(GIVEN RECORDS)
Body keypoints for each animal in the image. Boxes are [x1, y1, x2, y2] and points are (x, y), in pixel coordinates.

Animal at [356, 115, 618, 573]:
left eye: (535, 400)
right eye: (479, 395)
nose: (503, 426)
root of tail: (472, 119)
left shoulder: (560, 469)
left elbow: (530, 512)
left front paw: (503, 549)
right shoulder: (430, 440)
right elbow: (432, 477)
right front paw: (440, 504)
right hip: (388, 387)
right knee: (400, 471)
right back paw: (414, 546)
(End GIVEN RECORDS)
HOW TO COMPLETE THIS TASK —
Output only a verbatim copy of the lines spanning from the line that contains "right shoulder: (430, 440)" to the end of the records above.

SOLUTION TO THIS EXERCISE —
right shoulder: (430, 440)
right elbow: (432, 477)
right front paw: (440, 504)
right hip: (388, 387)
right knee: (400, 471)
right back paw: (414, 546)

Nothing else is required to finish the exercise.